__DIRECTIONS FOR THIS TASK__: Locate and copy each line in the data that contains the word "than".

*** DATA RECORDS ***

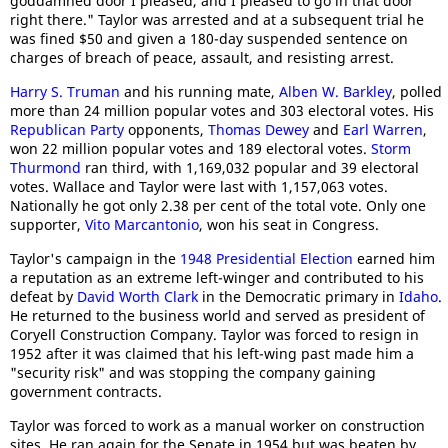
goddamned door I pleased, and I pleased to go in that door
right there." Taylor was arrested and at a subsequent trial he
was fined $50 and given a 180-day suspended sentence on
charges of breach of peace, assault, and resisting arrest.
Harry S. Truman
and his running mate,
Alben W. Barkley
, polled
more than 24 million popular votes and 303 electoral votes. His
Republican Party
opponents,
Thomas Dewey
and
Earl Warren
,
won 22 million popular votes and 189 electoral votes.
Storm
Thurmond
ran third, with 1,169,032 popular and 39 electoral
votes. Wallace and Taylor were last with 1,157,063 votes.
Nationally he got only 2.38 per cent of the total vote. Only one
supporter,
Vito Marcantonio
, won his seat in Congress.
Taylor's campaign in the
1948 Presidential Election
earned him
a reputation as an extreme left-winger and contributed to his
defeat by
David Worth Clark
in the Democratic primary in
Idaho
.
He returned to the business world and served as president of
Coryell Construction Company. Taylor was forced to resign in
1952 after it was claimed that his left-wing past made him a
"security risk" and was stopping the company gaining
government contracts.
Taylor was forced to work as a manual worker on construction
sites. He ran again for the Senate in 1954 but was beaten by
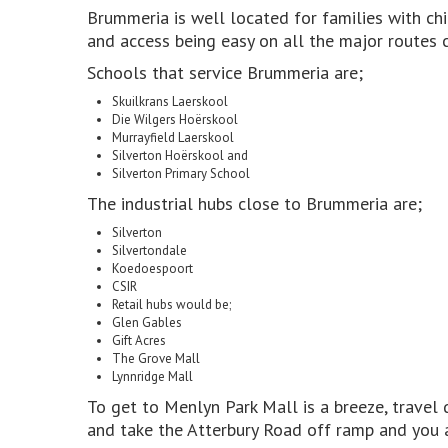
Brummeria is well located for families with chi
and access being easy on all the major routes c
Schools that service Brummeria are;
Skuilkrans Laerskool
Die Wilgers Hoërskool
Murrayfield Laerskool
Silverton Hoërskool and
Silverton Primary School
The industrial hubs close to Brummeria are;
Silverton
Silvertondale
Koedoespoort
CSIR
Retail hubs would be;
Glen Gables
Gift Acres
The Grove Mall
Lynnridge Mall
To get to Menlyn Park Mall is a breeze, trave
and take the Atterbury Road off ramp and you a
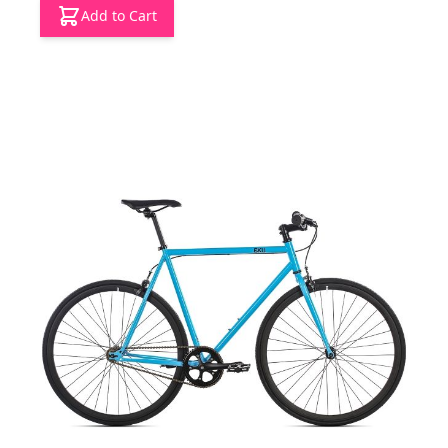
Add to Cart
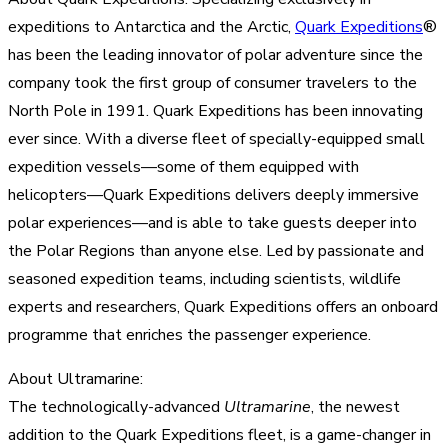
expeditions to Antarctica and the Arctic,
Quark Expeditions
®
has been the leading innovator of polar adventure since the
company took the first group of consumer travelers to the
North Pole in 1991. Quark Expeditions has been innovating
ever since. With a diverse fleet of specially-equipped small
expedition vessels—some of them equipped with
helicopters—Quark Expeditions delivers deeply immersive
polar experiences—and is able to take guests deeper into
the Polar Regions than anyone else. Led by passionate and
seasoned expedition teams, including scientists, wildlife
experts and researchers, Quark Expeditions offers an onboard
programme that enriches the passenger experience.
About Ultramarine:
The technologically-advanced
Ultramarine
, the newest
addition to the Quark Expeditions fleet, is a game-changer in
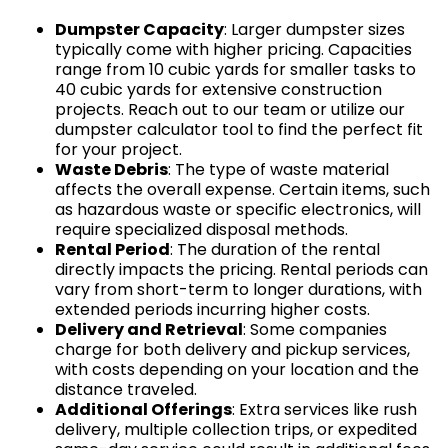
Dumpster Capacity
: Larger dumpster sizes
typically come with higher pricing. Capacities
range from 10 cubic yards for smaller tasks to
40 cubic yards for extensive construction
projects. Reach out to our team or utilize our
dumpster calculator tool to find the perfect fit
for your project.
Waste Debris
: The type of waste material
affects the overall expense. Certain items, such
as hazardous waste or specific electronics, will
require specialized disposal methods.
Rental Period
: The duration of the rental
directly impacts the pricing. Rental periods can
vary from short-term to longer durations, with
extended periods incurring higher costs.
Delivery and Retrieval
: Some companies
charge for both delivery and pickup services,
with costs depending on your location and the
distance traveled.
Additional Offerings
: Extra services like rush
delivery, multiple collection trips, or expedited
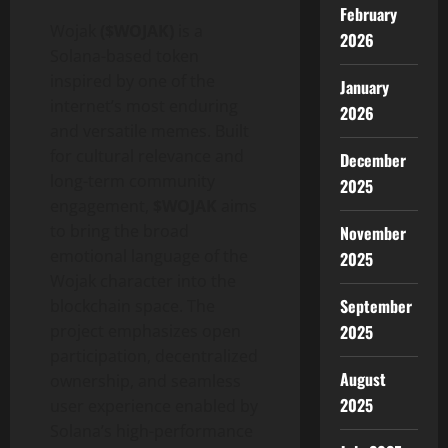
February
Wojak
($WOJAK)
is a
2026
Solana-based token
inspired by one of the
January
internet’s most enduring
2026
and versatile memes. Built
for cultural relevance and
December
long-term community
2025
engagement,
$WOJAK
aims
to bring the broad
November
emotional language of the
2025
Wojak character into the
September
blockchain space. The
project emphasizes open
2025
participation, decentralized
August
ownership, and seamless
2025
user experience enabled by
Solana’s high-performance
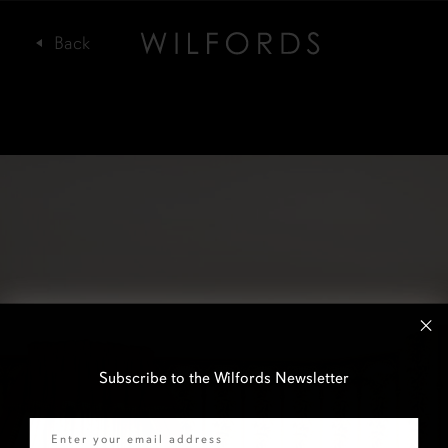
Subscribe to the Wilfords Newsletter
Email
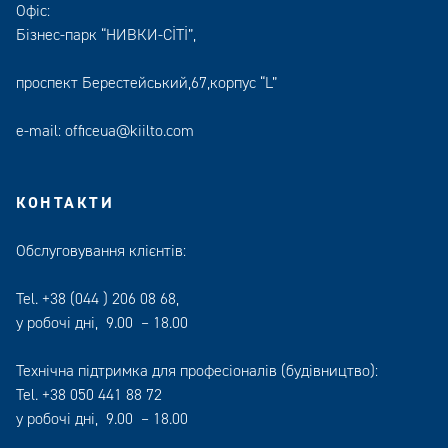
Офіс:
Бізнес-парк “НИВКИ-СІТІ”,
проспект Берестейський,67,корпус “L”
e-mail:
officeua@kiilto.com
КОНТАКТИ
Обслуговування клієнтів:
Tel.
+38 (044 ) 206 08 68
,
у робочі дні, 9.00 – 18.00
Технічна підтримка для професіоналів (будівництво):
Tel.
+38 050 441 88 72
у робочі дні, 9.00 – 18.00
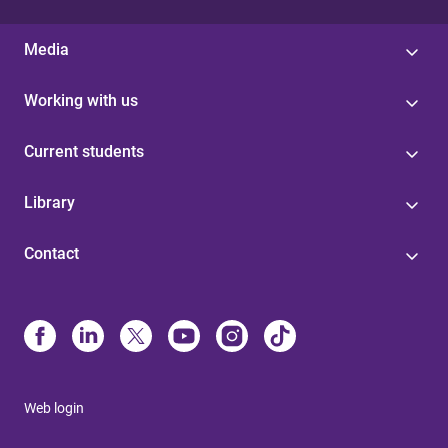
Media
Working with us
Current students
Library
Contact
Web login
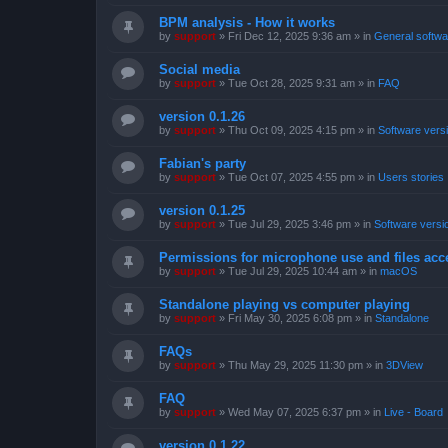
BPM analysis - How it works
by
support
»
Fri Dec 12, 2025 9:36 am
» in
General softwa
Social media
by
support
»
Tue Oct 28, 2025 9:31 am
» in
FAQ
version 0.1.26
by
support
»
Thu Oct 09, 2025 4:15 pm
» in
Software vers
Fabian's party
by
support
»
Tue Oct 07, 2025 4:55 pm
» in
Users stories
version 0.1.25
by
support
»
Tue Jul 29, 2025 3:46 pm
» in
Software versi
Permissions for microphone use and files acc
by
support
»
Tue Jul 29, 2025 10:44 am
» in
macOS
Standalone playing vs computer playing
by
support
»
Fri May 30, 2025 6:08 pm
» in
Standalone
FAQs
by
support
»
Thu May 29, 2025 11:30 pm
» in
3DView
FAQ
by
support
»
Wed May 07, 2025 6:37 pm
» in
Live - Board
version 0.1.22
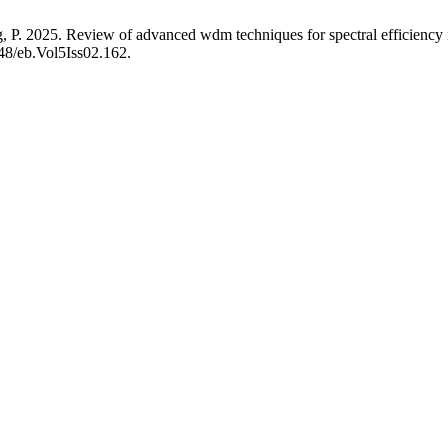
ng, P. 2025. Review of advanced wdm techniques for spectral efficienc
248/eb.Vol5Iss02.162.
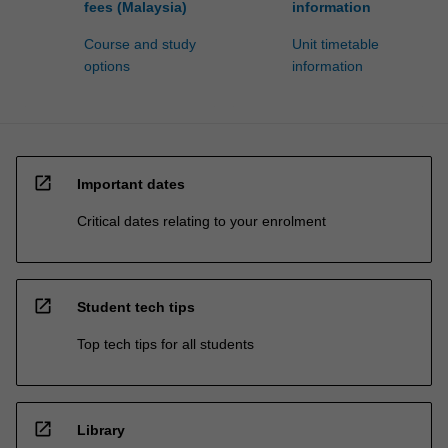
fees (Malaysia)
information
Course and study
Unit timetable
options
information
open_in_new
Important dates
Critical dates relating to your enrolment
open_in_new
Student tech tips
Top tech tips for all students
open_in_new
Library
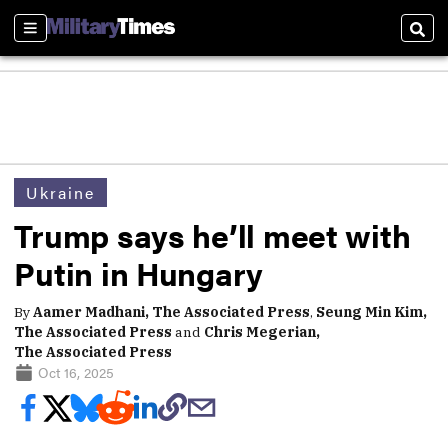
Sections
Sear
Ukraine
Trump says he’ll meet with
Putin in Hungary
By
Aamer Madhani, The Associated Press
,
Seung Min Kim,
The Associated Press
and
Chris Megerian,
The Associated Press
Oct 16, 2025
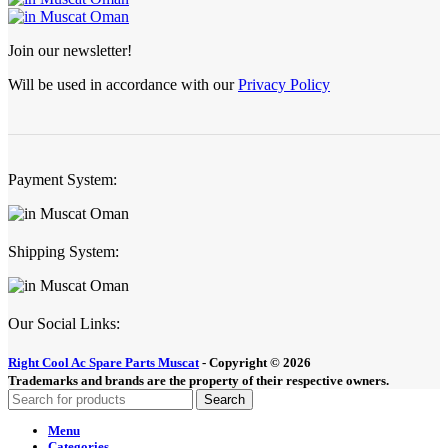
Join our newsletter!
Will be used in accordance with our
Privacy Policy
Payment System:
Shipping System:
Our Social Links:
Right Cool Ac Spare Parts Muscat
-
Copyright © 2026
Trademarks and brands are the property of their respective owners.
Search
Menu
Categories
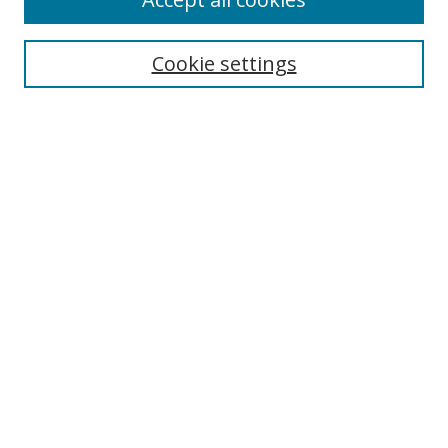
Search
Cookie settings
Enter search terms:
Select context to search:
Advanced Search
Notify me via email or
RSS
Links
UNF Digital Commons Exhibits
Thomas G. Carpenter Library
Copyright Information
Search Tips
Browse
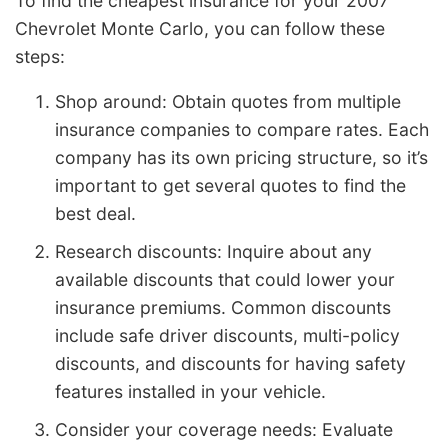
To find the cheapest insurance for your 2007
Chevrolet Monte Carlo, you can follow these
steps:
Shop around: Obtain quotes from multiple
insurance companies to compare rates. Each
company has its own pricing structure, so it’s
important to get several quotes to find the
best deal.
Research discounts: Inquire about any
available discounts that could lower your
insurance premiums. Common discounts
include safe driver discounts, multi-policy
discounts, and discounts for having safety
features installed in your vehicle.
Consider your coverage needs: Evaluate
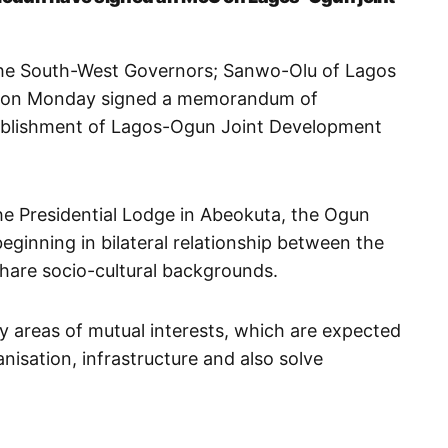
the South-West Governors; Sanwo-Olu of Lagos
e on Monday signed a memorandum of
ablishment of Lagos-Ogun Joint Development
he Presidential Lodge in Abeokuta, the Ogun
eginning in bilateral relationship between the
share socio-cultural backgrounds.
 areas of mutual interests, which are expected
nisation, infrastructure and also solve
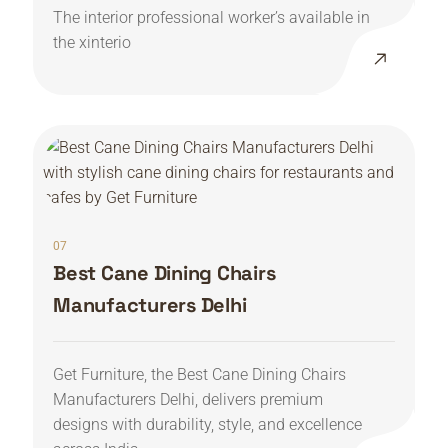
The interior professional worker’s available in
the xinterio
07
Best Cane Dining Chairs
Manufacturers Delhi
Get Furniture, the Best Cane Dining Chairs
Manufacturers Delhi, delivers premium
designs with durability, style, and excellence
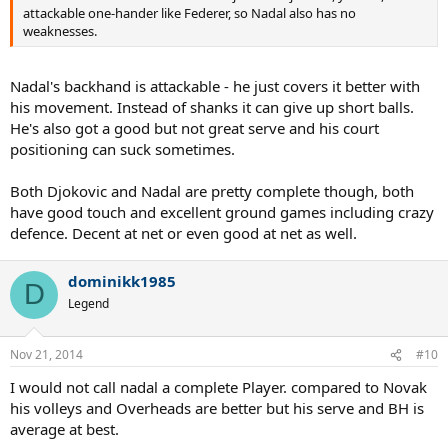
attackable one-hander like Federer, so Nadal also has no
weaknesses.
Nadal's backhand is attackable - he just covers it better with
his movement. Instead of shanks it can give up short balls.
He's also got a good but not great serve and his court
positioning can suck sometimes.
Both Djokovic and Nadal are pretty complete though, both
have good touch and excellent ground games including crazy
defence. Decent at net or even good at net as well.
dominikk1985
D
Legend
Nov 21, 2014
#10
I would not call nadal a complete Player. compared to Novak
his volleys and Overheads are better but his serve and BH is
average at best.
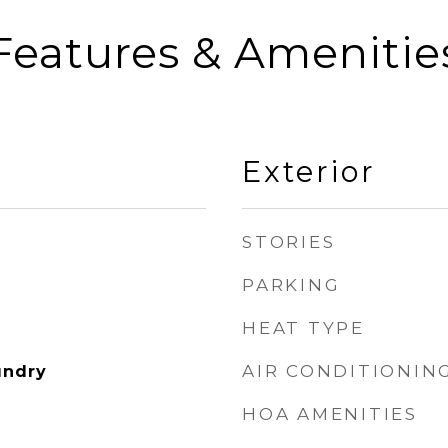
Features & Amenitie
Exterior
STORIES
PARKING
HEAT TYPE
AIR CONDITIONIN
undry
HOA AMENITIES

*** End of DATA RECORDS ***

__SOLUTION TO THIS PROBLEM__:
more than 24 million popular votes and 303 electoral votes. His
the Polar Regions than anyone else. Led by passionate and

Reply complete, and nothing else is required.